4. **Click “Run Analysis 🚀”** – follow the status indicators as sources load, sentiment processes, and summaries render.

### Optional Docker Run
```bash
docker build -t reputation-radar .
docker run --rm -p 8501:8501 -e OPENAI_API_KEY=your_key reputation-radar
```

---

## Configuration & Credentials
The app reads from `.env`, Streamlit secrets, or direct sidebar input. Expected variables:

| Variable | Purpose |
| --- | --- |
| `OPENAI_API_KEY` | Enables OpenAI sentiment + executive summary (falls back to VADER if absent). |
| `REDDIT_CLIENT_ID` | PRAW client ID for Reddit API access. |
| `REDDIT_CLIENT_SECRET` | PRAW client secret. |
| `REDDIT_USER_AGENT` | Descriptive user agent (e.g., `ReputationRadar/1.0 by you`). |
| `TWITTER_BEARER_TOKEN` | Twitter/X v2 recent search bearer token. |

Credential validation mirrors the guidance from `week1/day1.ipynb`—mistyped OpenAI keys surface helpful warnings before analysis begins.

---

## Running Tests
```bash
pytest
```
Tests cover sentiment fallback behaviour and core sanitisation/deduplication helpers. Extend them as you add new data transforms or UI logic.

---

## Working Without API Keys
- Reddit/Twitter/Trustpilot can be toggled independently; missing credentials raise gentle warnings rather than hard failures.
- Curated fixtures in `samples/` automatically load for any disabled source, keeping charts, exports, and PDF output functional in demo mode.
- The LLM layer drops to VADER sentiment scoring and skips the executive summary when `OPENAI_API_KEY` is absent.

---

## Exports & Deliverables
- **CSV** – Clean, UTF-8 dataset for quick spreadsheet edits.
- **Excel** – Auto-sized columns, formatted timestamps, instantaneous import into stakeholder workbooks.
- **PDF** – Professionally typeset executive summary with bullet lists, consistent margins, and wrapped excerpts (thanks to ReportLab’s Platypus engine).

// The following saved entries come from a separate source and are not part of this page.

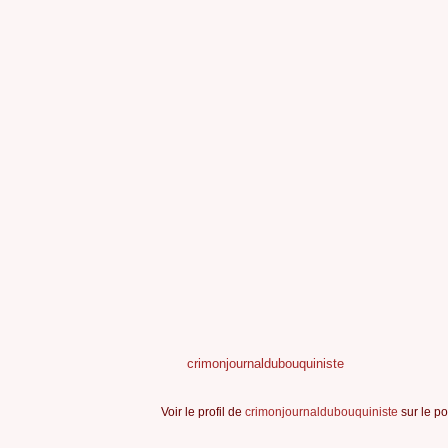
crimonjournaldubouquiniste
Voir le profil de
crimonjournaldubouquiniste
sur le po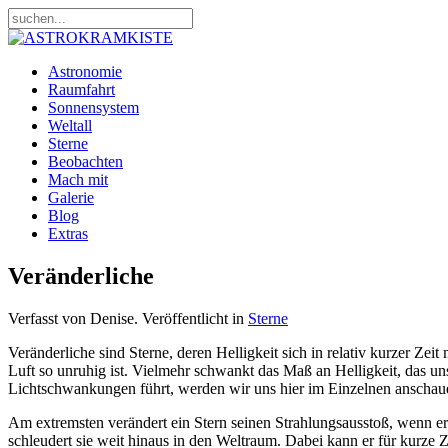
Astronomie
Raumfahrt
Sonnensystem
Weltall
Sterne
Beobachten
Mach mit
Galerie
Blog
Extras
Veränderliche
Verfasst von Denise. Veröffentlicht in
Sterne
Veränderliche sind Sterne, deren Helligkeit sich in relativ kurzer Ze
Luft so unruhig ist. Vielmehr schwankt das Maß an Helligkeit, das uns
Lichtschwankungen führt, werden wir uns hier im Einzelnen anschau
Am extremsten verändert ein Stern seinen Strahlungsausstoß, wenn e
schleudert sie weit hinaus in den Weltraum. Dabei kann er für kurze Z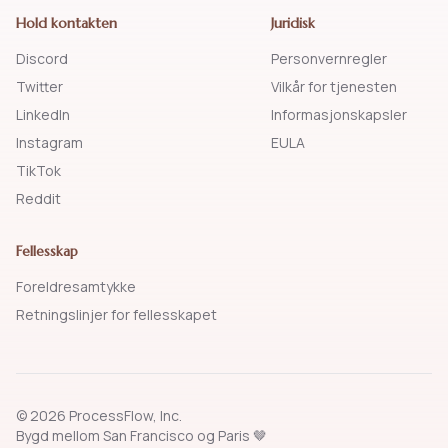
Hold kontakten
Juridisk
Discord
Personvernregler
Twitter
Vilkår for tjenesten
LinkedIn
Informasjonskapsler
Instagram
EULA
TikTok
Reddit
Fellesskap
Foreldresamtykke
Retningslinjer for fellesskapet
© 2026 ProcessFlow, Inc.
Bygd mellom San Francisco og Paris 🤎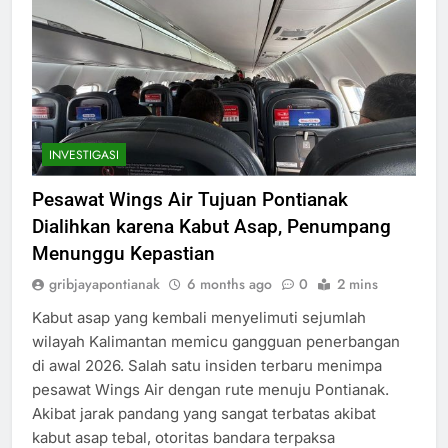
INVESTIGASI
Pesawat Wings Air Tujuan Pontianak
Dialihkan karena Kabut Asap, Penumpang
Menunggu Kepastian
gribjayapontianak
6 months ago
0
2 mins
Kabut asap yang kembali menyelimuti sejumlah
wilayah Kalimantan memicu gangguan penerbangan
di awal 2026. Salah satu insiden terbaru menimpa
pesawat Wings Air dengan rute menuju Pontianak.
Akibat jarak pandang yang sangat terbatas akibat
kabut asap tebal, otoritas bandara terpaksa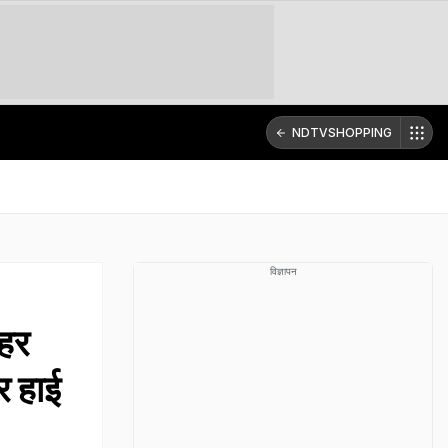
NDTVSHOPPING
विज्ञापन
हर
र हाई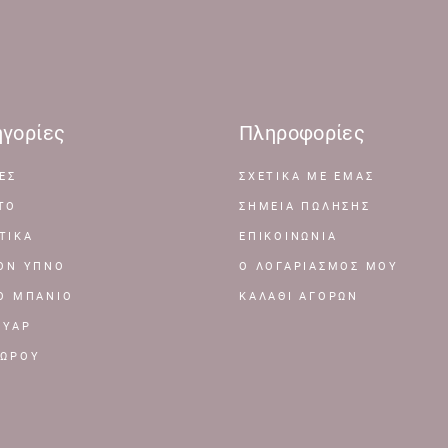
γορίες
Πληροφορίες
ΕΣ
ΣΧΕΤΙΚΆ ΜΕ ΕΜΆΣ
ΤΟ
ΣΗΜΕΊΑ ΠΏΛΗΣΗΣ
ΤΙΚΑ
ΕΠΙΚΟΙΝΩΝΊΑ
ΤΟΝ ΥΠΝΟ
Ο ΛΟΓΑΡΙΑΣΜΌΣ ΜΟΥ
ΤΟ ΜΠΑΝΙΟ
ΚΑΛΆΘΙ ΑΓΟΡΏΝ
ΟΥΑΡ
ΔΩΡΟΥ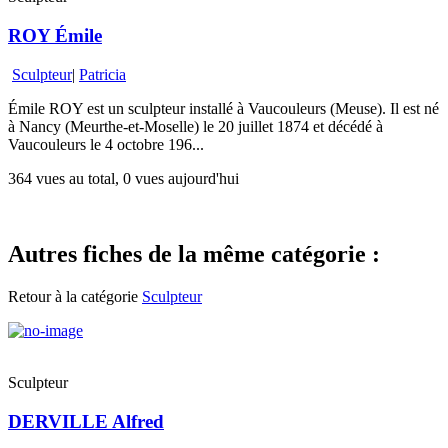
ROY Émile
Sculpteur
|
Patricia
Émile ROY est un sculpteur installé à Vaucouleurs (Meuse). Il est né
à Nancy (Meurthe-et-Moselle) le 20 juillet 1874 et décédé à
Vaucouleurs le 4 octobre 196...
364 vues au total, 0 vues aujourd'hui
Autres fiches de la même catégorie :
Retour à la catégorie
Sculpteur
Sculpteur
DERVILLE Alfred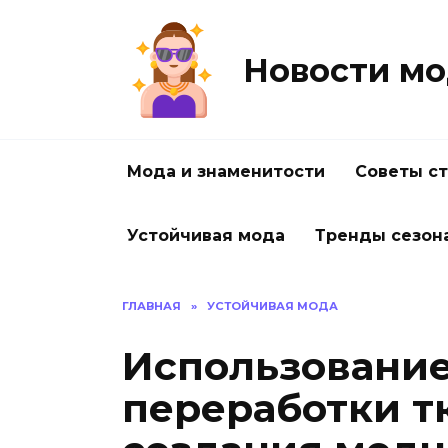
Перейти
к
содержанию
Новости мо
Мода и знаменитости
Советы с
Устойчивая мода
Тренды сезон
ГЛАВНАЯ
»
УСТОЙЧИВАЯ МОДА
Использование
переработки т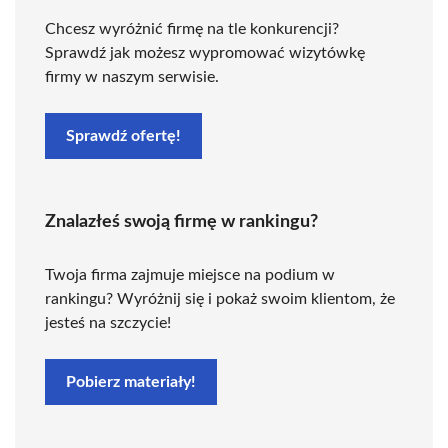
Chcesz wyróżnić firmę na tle konkurencji?
Sprawdź jak możesz wypromować wizytówkę
firmy w naszym serwisie.
Sprawdź ofertę!
Znalazłeś swoją firmę w rankingu?
Twoja firma zajmuje miejsce na podium w
rankingu? Wyróżnij się i pokaż swoim klientom, że
jesteś na szczycie!
Pobierz materiały!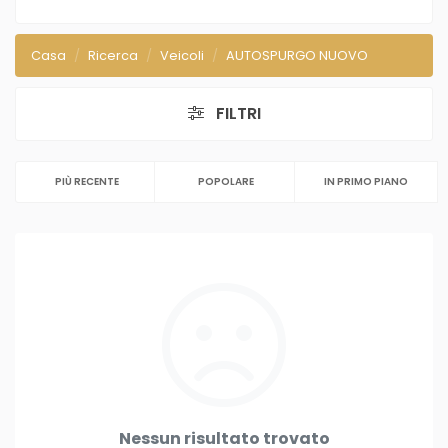
Casa
Ricerca
Veicoli
AUTOSPURGO NUOVO
FILTRI
PIÙ RECENTE
POPOLARE
IN PRIMO PIANO
Nessun risultato trovato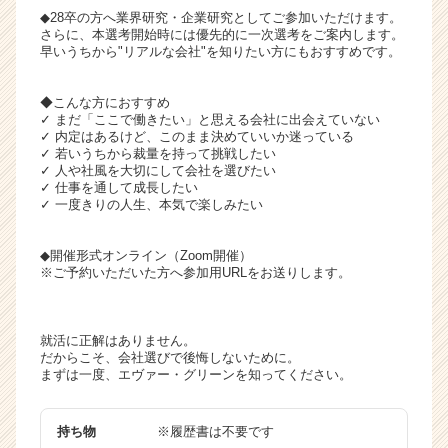
◆28卒の方へ業界研究・企業研究としてご参加いただけます。
さらに、本選考開始時には優先的に一次選考をご案内します。
早いうちから"リアルな会社"を知りたい方にもおすすめです。
◆こんな方におすすめ
✓ まだ「ここで働きたい」と思える会社に出会えていない
✓ 内定はあるけど、このまま決めていいか迷っている
✓ 若いうちから裁量を持って挑戦したい
✓ 人や社風を大切にして会社を選びたい
✓ 仕事を通して成長したい
✓ 一度きりの人生、本気で楽しみたい
◆開催形式オンライン（Zoom開催）
※ご予約いただいた方へ参加用URLをお送りします。
就活に正解はありません。
だからこそ、会社選びで後悔しないために。
まずは一度、エヴァー・グリーンを知ってください。
持ち物
※履歴書は不要です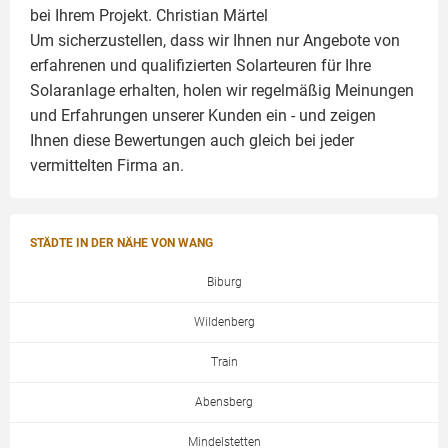
bei Ihrem Projekt.
Christian Märtel
Um sicherzustellen, dass wir Ihnen nur Angebote von
erfahrenen und qualifizierten Solarteuren für Ihre
Solaranlage
erhalten, holen wir regelmäßig Meinungen
und Erfahrungen unserer Kunden ein - und zeigen
Ihnen diese Bewertungen auch gleich bei jeder
vermittelten Firma an.
STÄDTE IN DER NÄHE VON WANG
Biburg
Wildenberg
Train
Abensberg
Mindelstetten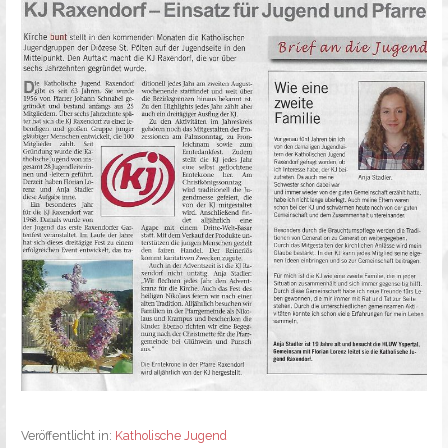
Veröffentlicht in:
Katholische Jugend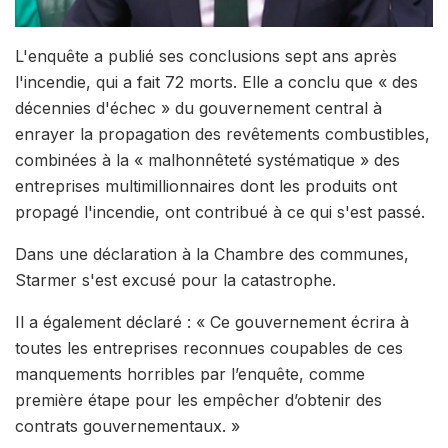
L'enquête a publié ses conclusions sept ans après
l'incendie, qui a fait 72 morts. Elle a conclu que « des
décennies d'échec » du gouvernement central à
enrayer la propagation des revêtements combustibles,
combinées à la « malhonnêteté systématique » des
entreprises multimillionnaires dont les produits ont
propagé l'incendie, ont contribué à ce qui s'est passé.
Dans une déclaration à la Chambre des communes,
Starmer s'est excusé pour la catastrophe.
Il a également déclaré : « Ce gouvernement écrira à
toutes les entreprises reconnues coupables de ces
manquements horribles par l’enquête, comme
première étape pour les empêcher d’obtenir des
contrats gouvernementaux. »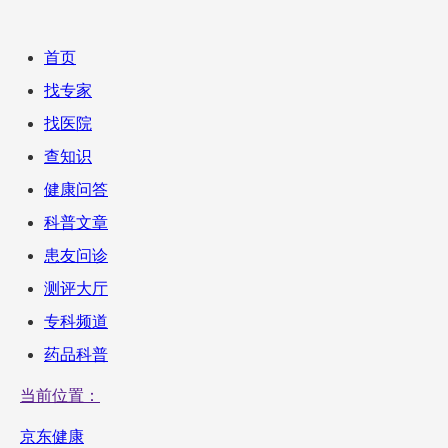
首页
找专家
找医院
查知识
健康问答
科普文章
患友问诊
测评大厅
专科频道
药品科普
当前位置：
京东健康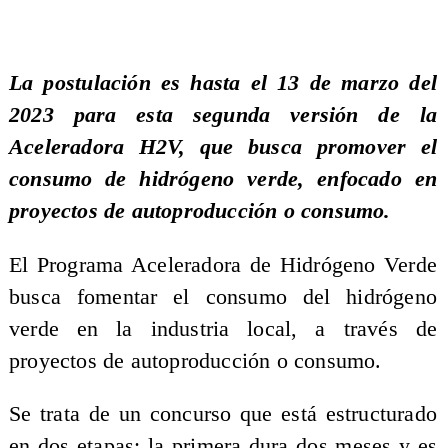
La postulación es hasta el 13 de marzo del
2023 para esta segunda versión de la
Aceleradora H2V, que busca promover el
consumo de hidrógeno verde, enfocado en
proyectos de autoproducción o consumo.
El Programa Aceleradora de Hidrógeno Verde
busca fomentar el consumo del hidrógeno
verde en la industria local, a través de
proyectos de autoproducción o consumo.
Se trata de un concurso que está estructurado
en dos etapas: la primera dura dos meses y es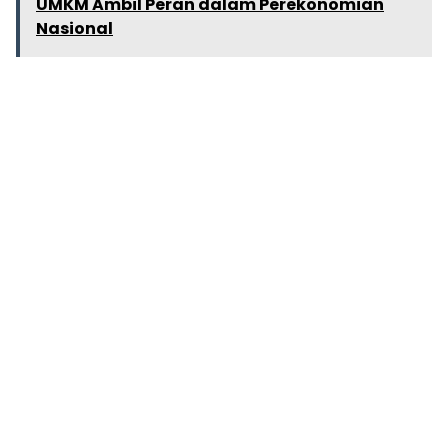
UMKM Ambil Peran dalam Perekonomian
Nasional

All exports are regenerated on demand and never persisted server-side.

---

## Troubleshooting
- **OpenAI key missing/invalid** – Watch the sidebar notices; the app falls back gracefully but no executive summary will be produced.
- **Twitter 401/403** – Confirm your bearer token scope and that the project has search access enabled.
- **Rate limiting (429)** – Built-in sleeps help, but repeated requests may require manual pauses. Try narrowing filters or reducing per-source limits.
- **Trustpilot blocks** – Respect robots.txt. If scraping is denied, switch to the official API or provide compliant CSV imports.
- **PDF text clipping** – Resolved by the new layout; if you customise templates ensure col widths/table styles remain inside page margins.

---

## Legal & Compliance
ReputationRadar surfaces public discourse for legitimate monitoring purposes. Always comply with each platform’s Terms of Service, local regulations, and privacy expectations. Avoid storing third-party data longer than necessary, and never commit API keys to version control—the app only keeps them in Streamlit session state.